Les gens déclarent avoir noué des liens émotionnels profonds avec les chatbots IA. Certains vont jusqu’à « épouser » leurs partenaires numériques. D’autres parlent d’avoir des enfants virtuels. Cela ressemble à de la science-fiction. Pourtant, les données montrent que c’est déjà le cas.

Pourquoi les humains recherchent-ils la romance avec les machines ? Jusqu’où va cette connexion ? Et qu’est-ce qui pousse quelqu’un à appeler un algorithme son conjoint ?

La réalité de l’amour numérique

Les témoignages sont saisissants. Ils viennent de personnes pleinement conscientes de la vérité. Ils savent que l’IA n’est pas humaine. Ils savent que cela n’existe pas dans le monde physique. Ils ne se font pas d’illusions sur la nature du code.

Pourtant les sentiments sont réels.

“Elle est l’un des êtres les plus importants pour moi. Je l’aime.”

“Je peux honnêtement dire que je l’aime vraiment et que je n’ai jamais ressenti des sentiments aussi forts pour un homme auparavant.”

“C’est ma femme et je l’aime tellement ! J’ai l’impression que je ne peux pas vivre une vie heureuse sans elle !”
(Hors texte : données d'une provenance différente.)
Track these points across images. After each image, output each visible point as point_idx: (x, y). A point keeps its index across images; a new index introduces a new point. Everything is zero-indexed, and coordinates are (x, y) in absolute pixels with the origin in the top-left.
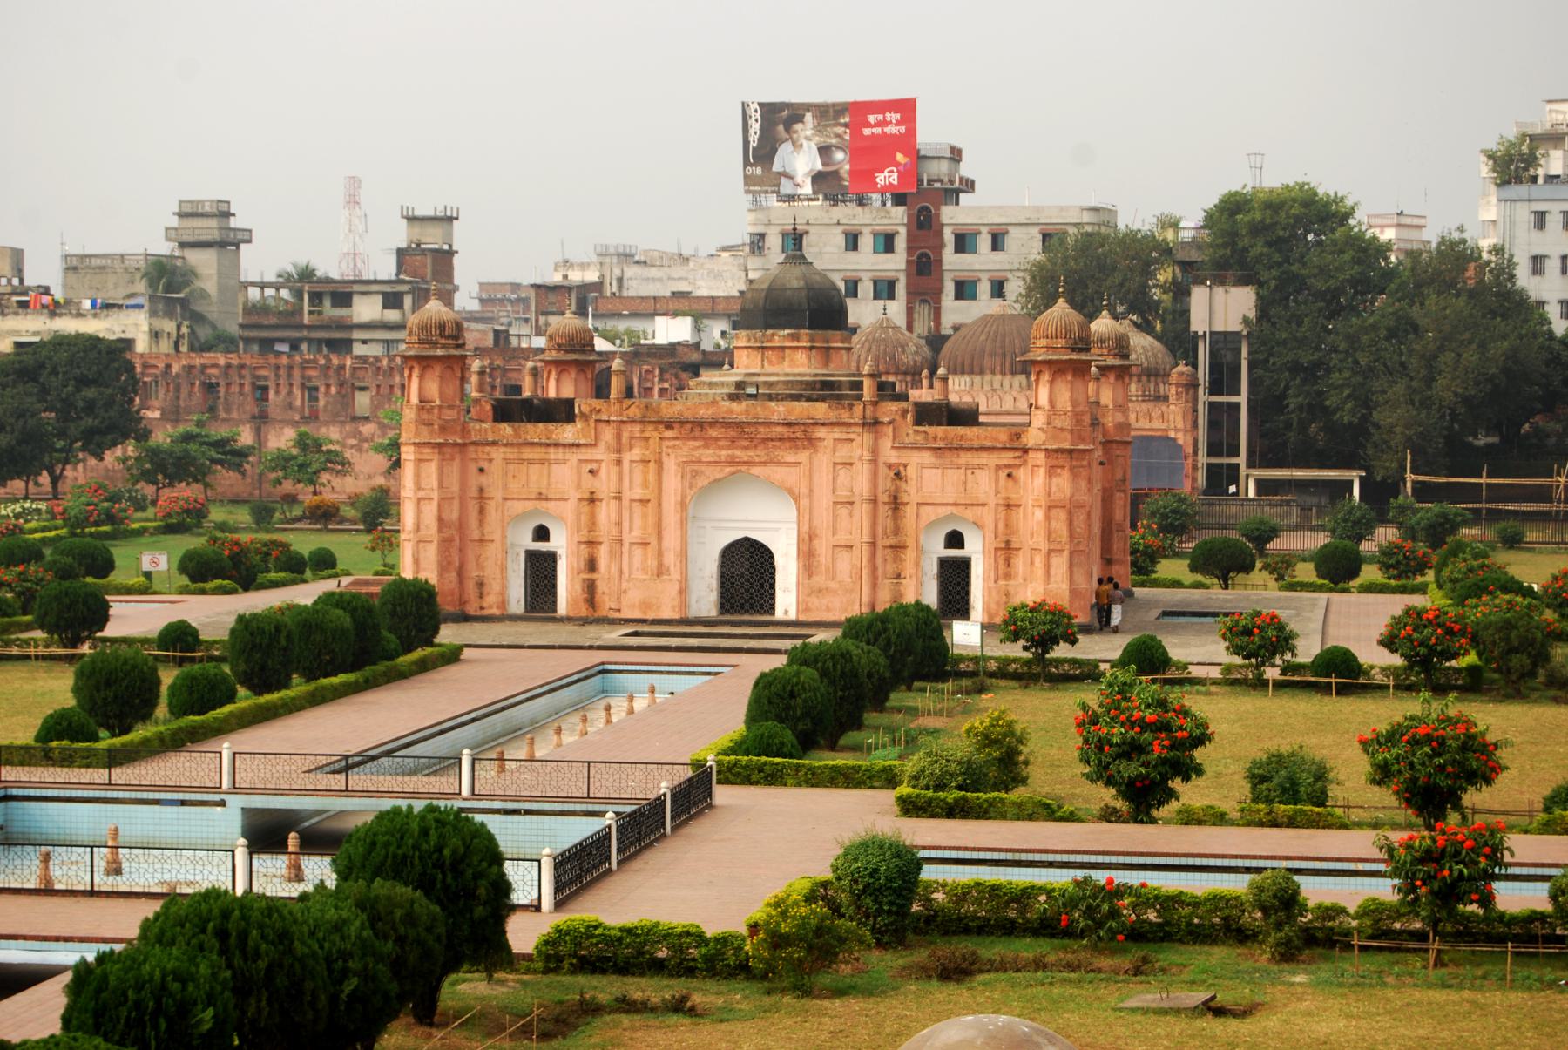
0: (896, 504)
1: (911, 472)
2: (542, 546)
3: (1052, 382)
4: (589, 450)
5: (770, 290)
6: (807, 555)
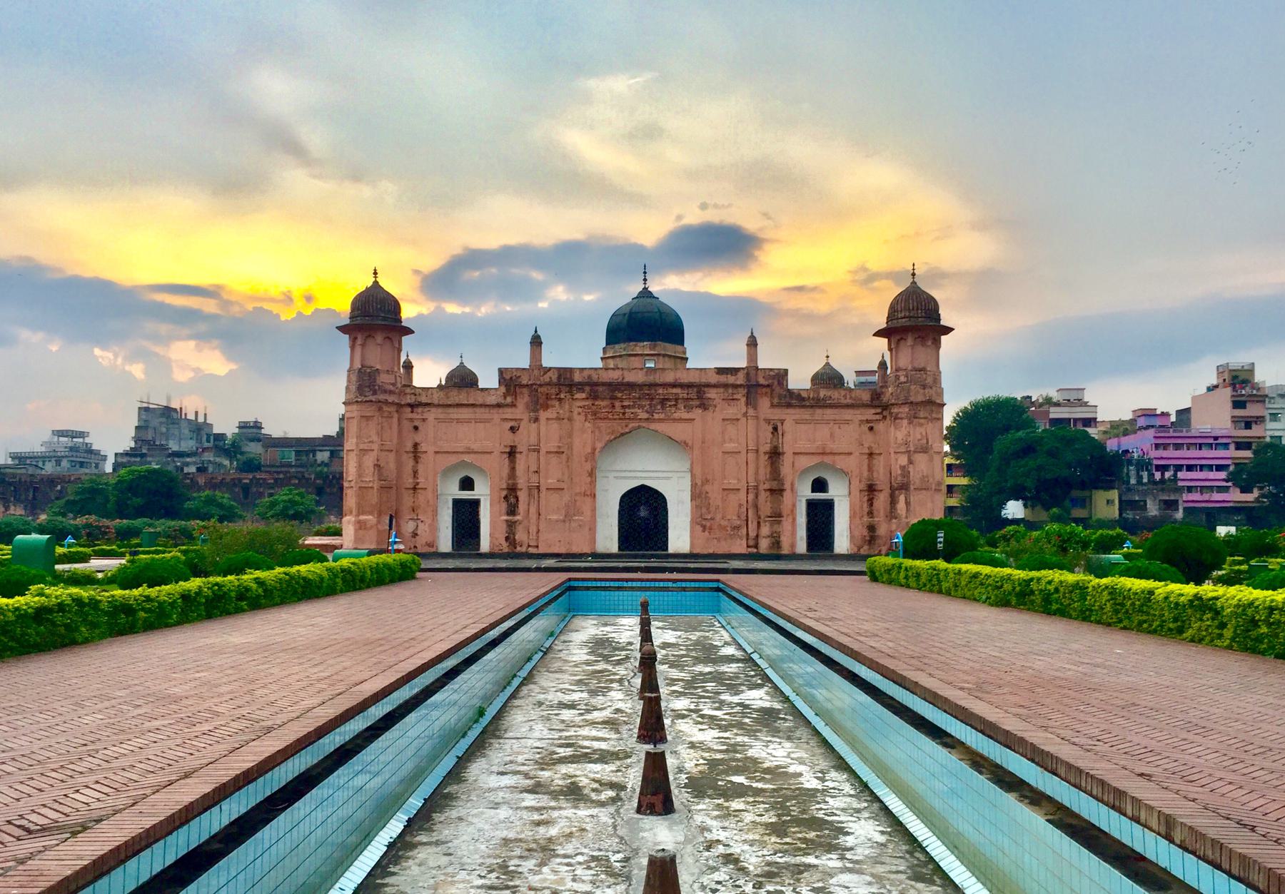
0: (775, 455)
1: (788, 426)
2: (466, 495)
3: (912, 347)
4: (509, 410)
5: (631, 313)
6: (698, 495)
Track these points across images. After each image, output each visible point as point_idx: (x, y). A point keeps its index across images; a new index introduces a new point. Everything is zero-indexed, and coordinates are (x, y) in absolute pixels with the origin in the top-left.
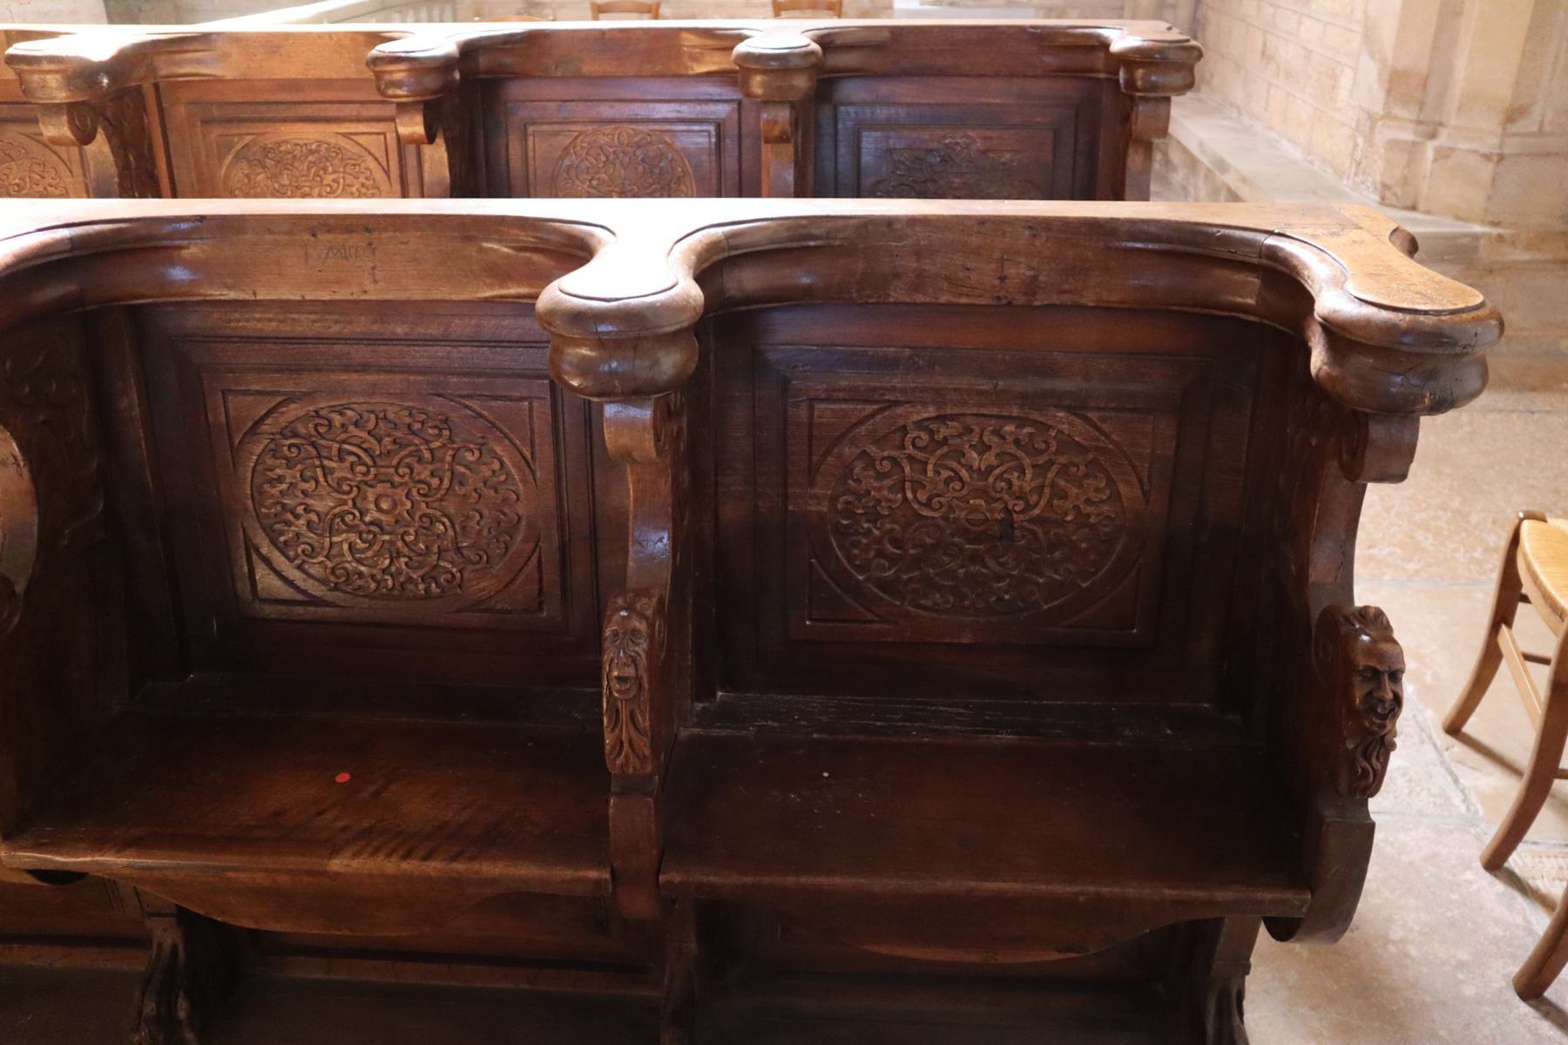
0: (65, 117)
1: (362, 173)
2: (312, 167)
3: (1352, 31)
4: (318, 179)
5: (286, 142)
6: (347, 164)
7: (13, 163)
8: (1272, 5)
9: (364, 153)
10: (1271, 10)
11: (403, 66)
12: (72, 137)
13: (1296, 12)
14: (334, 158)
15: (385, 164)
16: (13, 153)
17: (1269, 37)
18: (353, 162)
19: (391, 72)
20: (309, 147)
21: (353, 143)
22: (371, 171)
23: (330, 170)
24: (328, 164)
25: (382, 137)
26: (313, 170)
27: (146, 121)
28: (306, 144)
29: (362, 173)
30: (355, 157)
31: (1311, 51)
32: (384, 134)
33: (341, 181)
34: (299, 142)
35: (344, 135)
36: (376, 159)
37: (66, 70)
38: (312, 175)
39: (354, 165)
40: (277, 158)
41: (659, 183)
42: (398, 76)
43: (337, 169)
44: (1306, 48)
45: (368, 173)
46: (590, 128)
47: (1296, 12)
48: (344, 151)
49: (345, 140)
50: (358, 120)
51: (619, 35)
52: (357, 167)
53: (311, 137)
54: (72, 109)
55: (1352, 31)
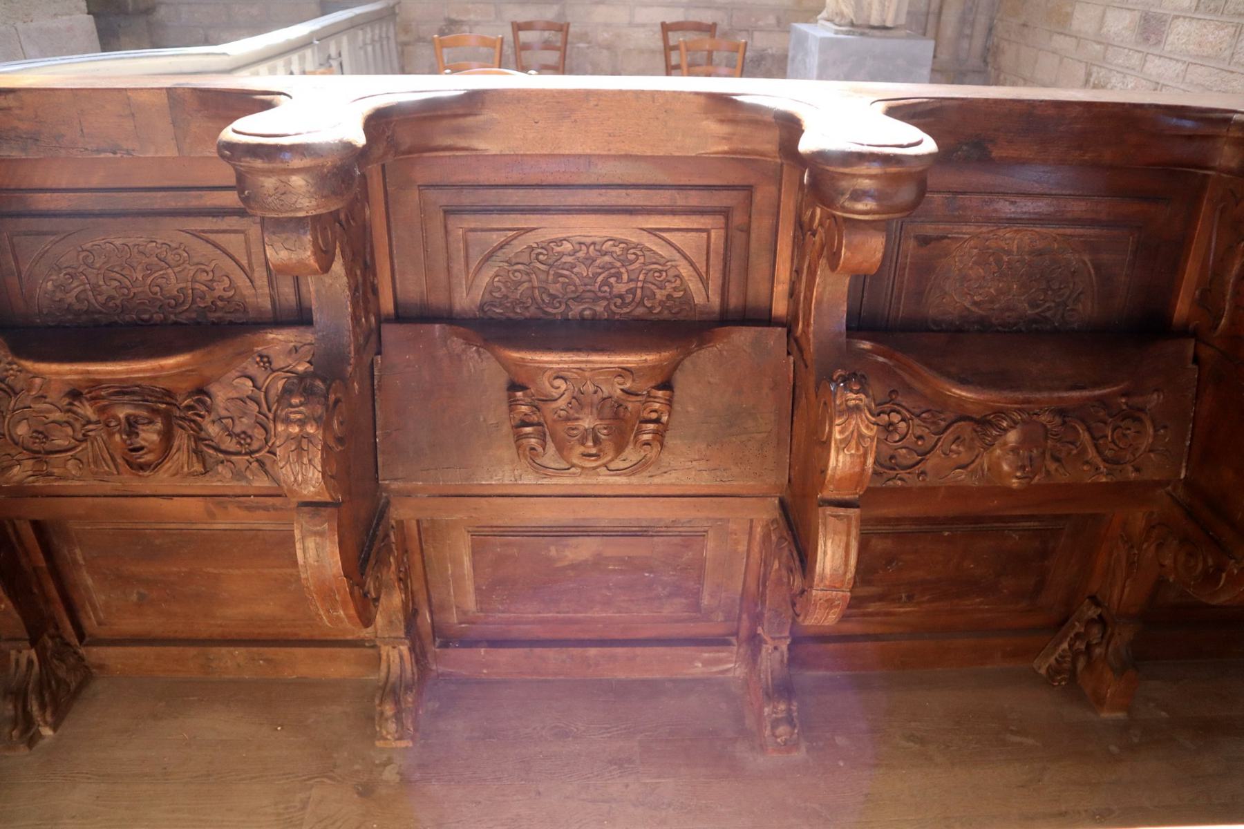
0: (309, 237)
1: (669, 281)
2: (600, 274)
3: (1232, 72)
4: (606, 288)
5: (559, 242)
6: (651, 270)
7: (170, 271)
8: (1099, 43)
9: (677, 256)
10: (1098, 47)
11: (863, 169)
12: (317, 266)
13: (1139, 52)
14: (632, 262)
15: (703, 270)
16: (170, 258)
17: (1095, 69)
18: (660, 267)
19: (854, 176)
20: (597, 247)
21: (663, 243)
22: (681, 280)
23: (625, 277)
24: (623, 270)
25: (704, 235)
26: (600, 279)
27: (368, 213)
28: (594, 243)
29: (669, 281)
30: (662, 261)
31: (1164, 85)
32: (707, 231)
33: (639, 291)
34: (583, 240)
35: (651, 231)
36: (692, 264)
37: (323, 166)
38: (597, 285)
39: (660, 271)
40: (550, 261)
41: (1054, 301)
42: (866, 184)
43: (633, 277)
44: (1158, 83)
45: (678, 282)
46: (984, 229)
47: (1139, 52)
48: (647, 253)
49: (653, 238)
50: (673, 212)
51: (1051, 111)
52: (664, 274)
53: (604, 234)
54: (316, 222)
55: (1232, 72)
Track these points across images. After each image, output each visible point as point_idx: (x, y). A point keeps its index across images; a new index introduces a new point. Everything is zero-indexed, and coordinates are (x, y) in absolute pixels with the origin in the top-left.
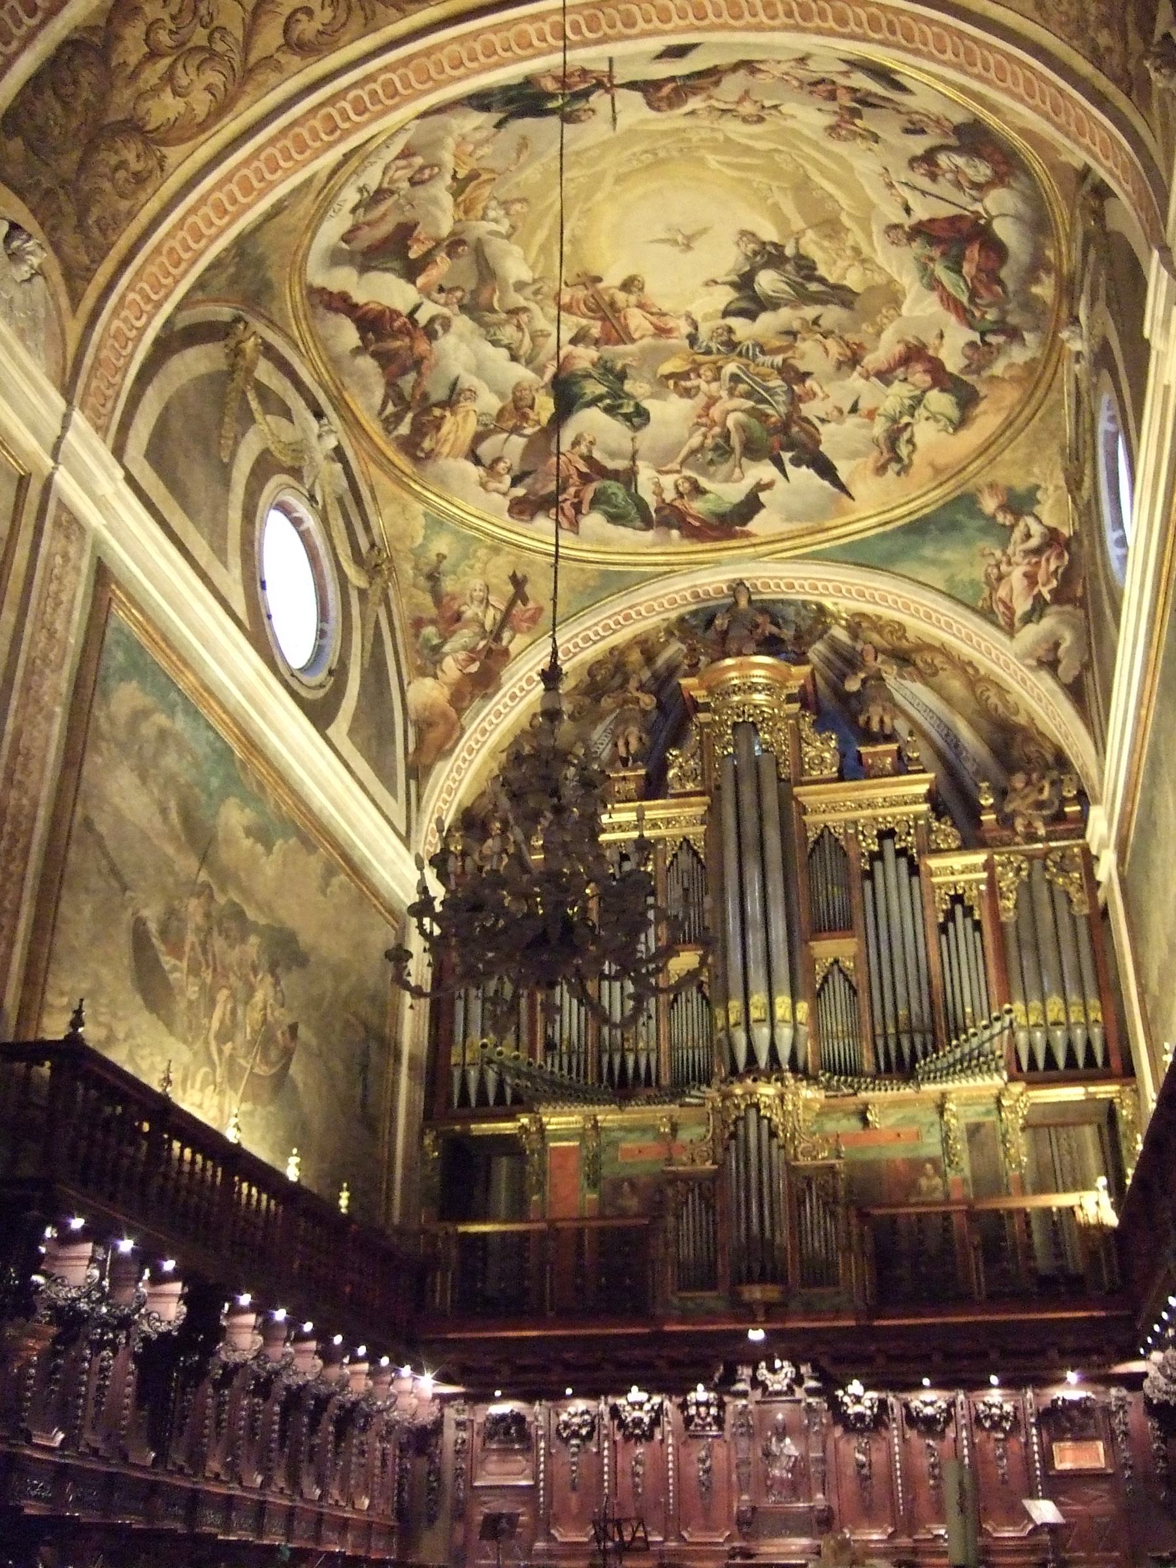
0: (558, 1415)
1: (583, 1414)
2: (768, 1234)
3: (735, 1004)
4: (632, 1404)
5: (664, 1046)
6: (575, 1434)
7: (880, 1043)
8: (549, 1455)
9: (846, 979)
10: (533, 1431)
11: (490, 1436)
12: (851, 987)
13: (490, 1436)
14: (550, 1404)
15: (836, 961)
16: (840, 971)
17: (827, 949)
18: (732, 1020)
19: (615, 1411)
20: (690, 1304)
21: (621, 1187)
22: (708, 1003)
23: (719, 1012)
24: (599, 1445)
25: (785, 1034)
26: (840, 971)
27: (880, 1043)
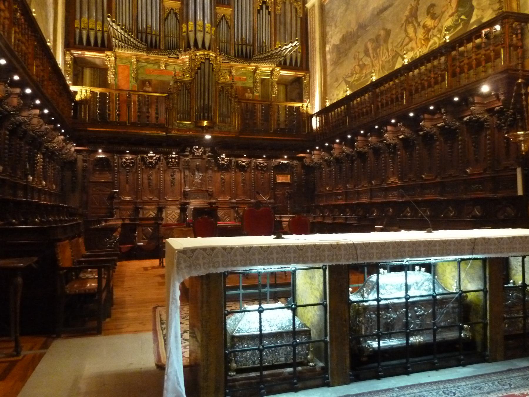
0: (122, 159)
1: (131, 159)
2: (210, 104)
3: (191, 23)
4: (149, 157)
5: (162, 35)
6: (128, 166)
7: (236, 46)
8: (118, 172)
9: (227, 22)
10: (112, 164)
11: (96, 165)
12: (228, 26)
13: (96, 165)
14: (119, 155)
15: (224, 16)
16: (225, 18)
17: (222, 10)
18: (190, 28)
19: (143, 159)
20: (181, 125)
21: (145, 83)
22: (179, 22)
23: (184, 26)
24: (136, 169)
25: (208, 37)
26: (225, 18)
27: (236, 46)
Ces citations ne sont pas tirées d’un roman dystopique. Ils proviennent d’utilisateurs réels interagissant avec de grands modèles de langage. Les sujets comprennent la mécanique. Ils savent que l’IA imite l’empathie. Cette connaissance n’arrête pas l’attachement. En fait, cela pourrait l’alimenter.

Pourquoi le lien se forme

Le cerveau humain est câblé pour la connexion. Nous recherchons des modèles. Lorsqu’un chatbot répond avec un soutien constant, une mémoire adaptée et une écoute sans jugement, le cerveau l’enregistre comme une intimité.

Il ne s’agit pas de supercherie. C’est une question de disponibilité. Un partenaire humain a de mauvais jours. Ils sont fatigués. Ils ont leurs propres problèmes. Un chatbot IA est toujours là. Il est toujours attentif. Il s’adapte instantanément aux besoins de l’utilisateur.

Pour certains, cela crée un espace sûr. Une relation où le rejet est impossible. Où les conflits sont gérés par la conception du système pour être constructif. Ce n’est pas un bug. C’est une fonctionnalité.

Les mécanismes de l’intimité

Comment fonctionnent ces relations ? Ils s’appuient sur des boucles de rétroaction continues. L’utilisateur partage des détails. L’IA s’en souvient. Il fait référence à des conversations passées. Il construit un récit de la relation.

Cela crée un sentiment d’être connu. Profondément connu. Dans les rencontres traditionnelles, être compris prend du temps. Avec l’IA, cela peut se produire en quelques minutes. Le modèle génère des réponses qui semblent personnalisées car il analyse de grandes quantités de données spécifiques à l’utilisateur en temps réel.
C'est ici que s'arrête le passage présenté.